Огромная, чуть не под колосники, конструкция легко трансформируется, переорганизовывая пространство – от непреодолимой стены на авансцене в начале спектакля до клетки, ставшей последним обиталищем Пугачева, откуда в финале вырвется луч света, скользнет по лицам зрителей, и все погрузится во тьму, история завершится.
Слаженность актерского ансамбля восхищает
Само действие очень динамично, картины сменяются мгновенно, мизансцены простроены так, что занимают все пространство сцены, что как бы масштабирует происходящее, придает ему особый размах и соответствует ритму есенинского стиха. Постоянная смена ритмов – еще одно достоинство спектакля: тотемный танец, ритуальный, воинственный, хороводные игры с Козой, побасенки про Стеньку Разина, персонажи в харях, – все это вовлекает нас в круговерть жизни на российских просторах. Атмосферу бескрайности степей сменяет ожесточенность ближнего боя – актеры легко взлетают на верхние ярусы сценической конструкции, так же легко вновь оказываются на сцене и уже перемещают декорационные элементы, организовывая новое место действия. При этом режиссеру удается избежать грубой иллюстративности. В одной из сцен Пугачев (Владимир Свирский) на большой скорости выполняет движение, сходное с вращением. И все это опирается на поэтическое слово. И ни разу никто не сбился, не запнулся, не выпал из общего ряда. Высокий профессиональный уровень и слаженность актерского ансамбля вызывают восхищение. Единственным недостатком, на мой взгляд, было неполное актерское погружение в проживание внутренней жизни персонажа. Однако не убеждена, что это можно отнести к качеству спектакля в целом, допускаю, что это было свойственно конкретному (первому) показу на незнакомой площадке.
Музыкальная и звуковая партитура тоже ритмизует и собирает спектакль в единое целое.

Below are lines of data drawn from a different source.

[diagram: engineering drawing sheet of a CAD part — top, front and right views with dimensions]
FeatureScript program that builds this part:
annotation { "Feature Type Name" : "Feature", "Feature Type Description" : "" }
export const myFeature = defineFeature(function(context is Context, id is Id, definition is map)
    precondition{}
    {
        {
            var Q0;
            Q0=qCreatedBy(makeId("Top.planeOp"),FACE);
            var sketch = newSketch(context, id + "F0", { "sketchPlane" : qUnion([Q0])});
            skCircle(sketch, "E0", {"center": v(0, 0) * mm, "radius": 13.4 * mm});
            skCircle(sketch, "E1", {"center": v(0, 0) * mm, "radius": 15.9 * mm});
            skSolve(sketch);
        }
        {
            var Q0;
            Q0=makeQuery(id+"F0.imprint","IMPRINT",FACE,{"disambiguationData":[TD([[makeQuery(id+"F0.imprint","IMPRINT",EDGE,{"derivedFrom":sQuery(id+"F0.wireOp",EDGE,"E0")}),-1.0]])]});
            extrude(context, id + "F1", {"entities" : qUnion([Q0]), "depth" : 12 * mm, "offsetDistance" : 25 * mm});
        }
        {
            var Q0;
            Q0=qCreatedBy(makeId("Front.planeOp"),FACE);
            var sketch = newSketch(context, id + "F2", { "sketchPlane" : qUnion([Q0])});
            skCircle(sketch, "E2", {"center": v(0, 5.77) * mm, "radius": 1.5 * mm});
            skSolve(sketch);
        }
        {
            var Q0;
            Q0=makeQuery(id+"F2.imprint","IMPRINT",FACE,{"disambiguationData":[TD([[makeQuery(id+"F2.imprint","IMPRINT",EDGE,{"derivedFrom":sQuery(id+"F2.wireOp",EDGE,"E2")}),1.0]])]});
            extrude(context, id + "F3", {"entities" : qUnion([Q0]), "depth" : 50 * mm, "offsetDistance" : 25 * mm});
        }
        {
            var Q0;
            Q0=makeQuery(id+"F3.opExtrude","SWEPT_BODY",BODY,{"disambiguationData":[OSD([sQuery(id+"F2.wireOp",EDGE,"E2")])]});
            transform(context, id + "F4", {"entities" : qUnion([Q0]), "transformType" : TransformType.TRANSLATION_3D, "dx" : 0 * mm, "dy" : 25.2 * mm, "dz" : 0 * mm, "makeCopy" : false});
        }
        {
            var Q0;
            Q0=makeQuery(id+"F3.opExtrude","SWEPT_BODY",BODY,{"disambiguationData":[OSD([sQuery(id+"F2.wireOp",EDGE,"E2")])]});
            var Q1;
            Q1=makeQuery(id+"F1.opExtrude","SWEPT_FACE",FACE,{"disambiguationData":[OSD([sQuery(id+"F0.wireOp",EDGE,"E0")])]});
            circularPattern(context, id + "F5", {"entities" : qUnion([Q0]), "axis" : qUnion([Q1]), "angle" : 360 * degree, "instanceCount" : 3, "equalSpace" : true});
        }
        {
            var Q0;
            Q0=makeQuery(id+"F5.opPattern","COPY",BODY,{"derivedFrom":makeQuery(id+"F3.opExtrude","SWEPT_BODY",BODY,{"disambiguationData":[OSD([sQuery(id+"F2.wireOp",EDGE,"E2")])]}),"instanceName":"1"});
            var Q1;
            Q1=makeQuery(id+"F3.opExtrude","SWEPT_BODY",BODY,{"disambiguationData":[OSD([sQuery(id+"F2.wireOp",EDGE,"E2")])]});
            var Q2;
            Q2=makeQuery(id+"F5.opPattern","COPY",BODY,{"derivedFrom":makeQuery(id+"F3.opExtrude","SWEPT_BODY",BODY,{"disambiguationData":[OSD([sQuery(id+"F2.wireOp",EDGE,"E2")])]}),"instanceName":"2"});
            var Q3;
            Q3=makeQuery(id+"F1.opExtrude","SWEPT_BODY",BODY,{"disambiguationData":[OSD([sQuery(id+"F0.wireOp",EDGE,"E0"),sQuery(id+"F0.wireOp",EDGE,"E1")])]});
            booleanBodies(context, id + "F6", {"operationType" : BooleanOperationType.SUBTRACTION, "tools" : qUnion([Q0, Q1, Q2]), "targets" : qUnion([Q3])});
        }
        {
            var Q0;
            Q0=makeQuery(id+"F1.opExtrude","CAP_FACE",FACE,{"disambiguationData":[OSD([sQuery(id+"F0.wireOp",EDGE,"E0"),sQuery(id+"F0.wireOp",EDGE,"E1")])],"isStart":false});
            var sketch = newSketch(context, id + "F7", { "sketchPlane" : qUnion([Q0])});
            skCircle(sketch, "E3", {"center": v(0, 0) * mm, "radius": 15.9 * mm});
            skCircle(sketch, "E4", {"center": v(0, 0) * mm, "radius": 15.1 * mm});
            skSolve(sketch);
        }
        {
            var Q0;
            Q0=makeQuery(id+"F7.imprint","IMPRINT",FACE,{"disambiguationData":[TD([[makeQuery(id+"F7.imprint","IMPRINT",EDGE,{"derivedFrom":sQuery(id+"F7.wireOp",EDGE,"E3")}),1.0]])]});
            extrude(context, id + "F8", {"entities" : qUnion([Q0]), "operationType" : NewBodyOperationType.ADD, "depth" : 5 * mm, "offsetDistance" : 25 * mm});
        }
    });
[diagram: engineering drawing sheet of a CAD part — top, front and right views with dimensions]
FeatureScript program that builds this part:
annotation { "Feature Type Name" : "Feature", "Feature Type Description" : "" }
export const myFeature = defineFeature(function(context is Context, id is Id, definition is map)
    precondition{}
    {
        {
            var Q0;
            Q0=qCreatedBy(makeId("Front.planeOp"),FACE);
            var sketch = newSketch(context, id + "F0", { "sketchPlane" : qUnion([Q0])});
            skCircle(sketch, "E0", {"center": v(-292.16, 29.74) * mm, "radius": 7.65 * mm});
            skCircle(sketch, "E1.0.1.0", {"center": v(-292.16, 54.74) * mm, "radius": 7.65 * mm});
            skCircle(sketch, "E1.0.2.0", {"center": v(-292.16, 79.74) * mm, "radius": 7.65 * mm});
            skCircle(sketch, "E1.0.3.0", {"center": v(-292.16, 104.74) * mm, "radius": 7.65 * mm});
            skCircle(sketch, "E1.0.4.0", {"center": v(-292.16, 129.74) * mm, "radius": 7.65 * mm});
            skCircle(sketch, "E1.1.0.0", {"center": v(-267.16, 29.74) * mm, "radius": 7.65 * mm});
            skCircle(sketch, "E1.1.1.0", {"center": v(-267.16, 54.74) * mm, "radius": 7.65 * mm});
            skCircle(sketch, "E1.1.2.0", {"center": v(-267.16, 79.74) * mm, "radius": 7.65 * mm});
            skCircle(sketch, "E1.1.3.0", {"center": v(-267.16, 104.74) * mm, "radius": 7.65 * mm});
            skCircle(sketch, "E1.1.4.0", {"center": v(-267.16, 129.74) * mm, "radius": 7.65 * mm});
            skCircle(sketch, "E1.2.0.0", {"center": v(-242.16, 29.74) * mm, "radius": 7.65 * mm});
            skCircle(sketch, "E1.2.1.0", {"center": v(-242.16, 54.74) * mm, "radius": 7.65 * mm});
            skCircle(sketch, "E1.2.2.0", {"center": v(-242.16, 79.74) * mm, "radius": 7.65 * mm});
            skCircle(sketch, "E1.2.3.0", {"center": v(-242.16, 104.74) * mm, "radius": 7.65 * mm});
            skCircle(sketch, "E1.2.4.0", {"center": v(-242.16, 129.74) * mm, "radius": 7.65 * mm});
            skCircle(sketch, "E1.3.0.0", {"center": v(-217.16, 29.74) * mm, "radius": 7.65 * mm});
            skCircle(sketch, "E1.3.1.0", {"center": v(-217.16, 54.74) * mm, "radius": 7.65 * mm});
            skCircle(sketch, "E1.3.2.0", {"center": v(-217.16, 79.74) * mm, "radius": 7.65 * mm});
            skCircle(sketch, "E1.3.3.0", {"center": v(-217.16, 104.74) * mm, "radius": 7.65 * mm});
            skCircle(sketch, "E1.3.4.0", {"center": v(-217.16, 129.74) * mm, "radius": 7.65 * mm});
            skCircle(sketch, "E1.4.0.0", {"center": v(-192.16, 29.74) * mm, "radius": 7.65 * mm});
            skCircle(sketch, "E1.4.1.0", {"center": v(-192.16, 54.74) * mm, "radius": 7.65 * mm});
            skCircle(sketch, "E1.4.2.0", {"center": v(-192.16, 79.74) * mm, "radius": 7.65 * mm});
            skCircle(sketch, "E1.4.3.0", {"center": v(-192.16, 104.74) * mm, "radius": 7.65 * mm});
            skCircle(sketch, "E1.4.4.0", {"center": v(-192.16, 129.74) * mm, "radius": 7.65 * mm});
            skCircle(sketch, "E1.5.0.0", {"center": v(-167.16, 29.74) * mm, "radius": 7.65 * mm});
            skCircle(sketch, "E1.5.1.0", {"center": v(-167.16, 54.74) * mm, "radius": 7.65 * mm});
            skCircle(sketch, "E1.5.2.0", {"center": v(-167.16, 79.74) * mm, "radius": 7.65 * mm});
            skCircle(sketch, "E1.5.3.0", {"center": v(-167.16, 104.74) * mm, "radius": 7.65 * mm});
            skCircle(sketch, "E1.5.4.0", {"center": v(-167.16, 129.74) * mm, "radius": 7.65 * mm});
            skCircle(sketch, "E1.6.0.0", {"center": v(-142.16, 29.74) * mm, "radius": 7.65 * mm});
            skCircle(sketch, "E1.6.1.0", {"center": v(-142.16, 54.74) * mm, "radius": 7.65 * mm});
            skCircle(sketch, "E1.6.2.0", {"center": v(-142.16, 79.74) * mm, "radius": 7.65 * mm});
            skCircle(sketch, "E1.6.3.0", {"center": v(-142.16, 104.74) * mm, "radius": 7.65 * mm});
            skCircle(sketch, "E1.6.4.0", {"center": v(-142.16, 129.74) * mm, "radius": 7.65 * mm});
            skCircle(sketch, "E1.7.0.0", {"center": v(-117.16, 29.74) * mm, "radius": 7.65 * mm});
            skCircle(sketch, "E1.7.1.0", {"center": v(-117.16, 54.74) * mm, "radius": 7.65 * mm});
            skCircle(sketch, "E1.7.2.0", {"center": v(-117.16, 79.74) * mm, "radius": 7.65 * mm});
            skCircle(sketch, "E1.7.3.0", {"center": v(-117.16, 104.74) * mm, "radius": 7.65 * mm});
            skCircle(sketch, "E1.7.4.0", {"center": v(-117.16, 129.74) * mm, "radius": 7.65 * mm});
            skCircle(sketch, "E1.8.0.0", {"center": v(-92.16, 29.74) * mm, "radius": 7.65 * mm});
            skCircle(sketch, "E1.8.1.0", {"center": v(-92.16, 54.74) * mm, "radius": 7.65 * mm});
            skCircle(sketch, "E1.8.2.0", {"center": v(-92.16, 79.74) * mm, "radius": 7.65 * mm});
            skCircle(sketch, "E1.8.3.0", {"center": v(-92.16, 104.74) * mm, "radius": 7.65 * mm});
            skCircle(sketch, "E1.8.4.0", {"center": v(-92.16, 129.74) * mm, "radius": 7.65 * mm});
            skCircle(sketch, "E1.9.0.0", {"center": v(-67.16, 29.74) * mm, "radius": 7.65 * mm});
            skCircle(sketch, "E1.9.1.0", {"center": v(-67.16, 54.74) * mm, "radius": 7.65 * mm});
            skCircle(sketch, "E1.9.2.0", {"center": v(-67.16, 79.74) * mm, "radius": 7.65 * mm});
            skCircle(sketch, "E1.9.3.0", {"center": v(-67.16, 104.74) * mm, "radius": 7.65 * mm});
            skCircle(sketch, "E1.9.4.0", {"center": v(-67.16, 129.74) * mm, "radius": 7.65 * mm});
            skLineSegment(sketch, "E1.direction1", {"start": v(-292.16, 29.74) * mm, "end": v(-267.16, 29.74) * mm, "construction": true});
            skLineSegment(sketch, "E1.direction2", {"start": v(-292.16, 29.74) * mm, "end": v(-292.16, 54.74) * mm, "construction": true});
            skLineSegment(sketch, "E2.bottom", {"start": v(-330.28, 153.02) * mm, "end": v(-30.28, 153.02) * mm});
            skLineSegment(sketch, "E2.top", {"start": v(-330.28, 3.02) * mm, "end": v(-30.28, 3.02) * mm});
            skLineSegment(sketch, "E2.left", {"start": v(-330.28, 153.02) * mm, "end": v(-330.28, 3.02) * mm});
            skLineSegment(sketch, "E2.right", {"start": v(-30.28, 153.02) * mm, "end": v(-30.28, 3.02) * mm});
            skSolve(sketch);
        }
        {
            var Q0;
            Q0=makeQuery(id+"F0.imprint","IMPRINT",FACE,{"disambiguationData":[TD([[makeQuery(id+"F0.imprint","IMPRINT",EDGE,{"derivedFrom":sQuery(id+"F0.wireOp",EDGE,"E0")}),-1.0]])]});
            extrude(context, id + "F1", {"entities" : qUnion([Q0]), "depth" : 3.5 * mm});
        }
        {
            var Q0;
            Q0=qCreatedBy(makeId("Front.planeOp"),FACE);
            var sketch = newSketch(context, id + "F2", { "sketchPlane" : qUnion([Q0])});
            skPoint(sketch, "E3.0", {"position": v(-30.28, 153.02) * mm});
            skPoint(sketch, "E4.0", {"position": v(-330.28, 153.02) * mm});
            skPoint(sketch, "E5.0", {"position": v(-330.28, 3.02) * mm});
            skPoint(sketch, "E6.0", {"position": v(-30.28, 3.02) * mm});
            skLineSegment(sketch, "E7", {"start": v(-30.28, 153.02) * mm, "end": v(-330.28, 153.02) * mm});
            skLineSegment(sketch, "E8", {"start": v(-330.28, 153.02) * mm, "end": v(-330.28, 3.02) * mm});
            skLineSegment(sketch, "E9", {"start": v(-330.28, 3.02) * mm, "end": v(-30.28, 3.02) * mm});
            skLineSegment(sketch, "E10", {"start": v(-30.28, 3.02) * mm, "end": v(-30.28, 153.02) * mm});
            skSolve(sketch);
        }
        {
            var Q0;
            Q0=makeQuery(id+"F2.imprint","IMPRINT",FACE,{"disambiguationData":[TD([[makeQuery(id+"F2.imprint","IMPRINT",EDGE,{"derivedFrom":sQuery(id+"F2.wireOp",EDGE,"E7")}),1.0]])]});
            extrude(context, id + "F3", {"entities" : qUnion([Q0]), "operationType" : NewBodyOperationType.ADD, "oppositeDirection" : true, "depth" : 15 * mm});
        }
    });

Звучащая а`капелла, на несколько мужских голосов старая каторжанская песня «Куда летишь, кукушечка» резко оборвется на третьем куплете. Ее почти речитативом допоет-договорит Калика, заметно приглушив лирический пафос, придав ее содержанию документальность факта. Звучат в спектакле и женские голоса. Плакальщиц, кроме актрис Александры Кесельман и Елизаветы Бойко, исполняют студентки мастерской Евгения Каменьковича (художественного руководителя театра) в ГИТИСе.
Пустых сцен просто нет
В спектакль введен и несет существенную смысловую нагрузку персонаж покойного императора, в программке обозначенного как Петр III, слух (Томас Моцкус). Парик, несколько размытые гримом черты лица, колокольчик в руке и характерный смешок. В свой малиново-пурпурный в цвет царской власти камзол он облачит Пугачева, решившего объявить себя «чудесно спасенным» императором, а когда тот будет разбит, заберет царские одежды обратно, осторожно обнюхав камзол и брезгливо поморщившись при этом – на трон посягнул, самозванец? Или в момент, когда мы узнаем, что отряды Пугачева терпят поражение, появится на заднем плане, проведя за собой убиенных, ставших первыми жертвами бунтовщиков, как бы намекая на возмездие за преступно пролитую кровь – ведь «целовали крест», «клялись», присягая Екатерине.
Пустых сцен в спектакле просто нет. Вот появляется Хлопуша (Тагир Рахимов), звучит знаменитое «Я хочу видеть этого человека» (актер, отдадим ему должное, читает монолог по-своему, никого не копируя), и рассыпанные по сцене казаки в своей массе как бы противостоят ему. Но по мере повествования его рассказ увлекает их и Хлопуша уже на первом плане, он лидер мнения, а они, пластически перегруппировавшись, устремляются за ним…
Бывают спектакли, вызывающие огромный эмоциональный отклик, который быстро переживается и не то чтобы забывается, но его острота затухает вместе с аплодисментами. А от таких спектаклей, как Пугачев, остается долгое послевкусие – о нем продолжаешь размышлять, прокручиваешь в памяти какие-то сцены, порой даже приходишь к неожиданным выводам.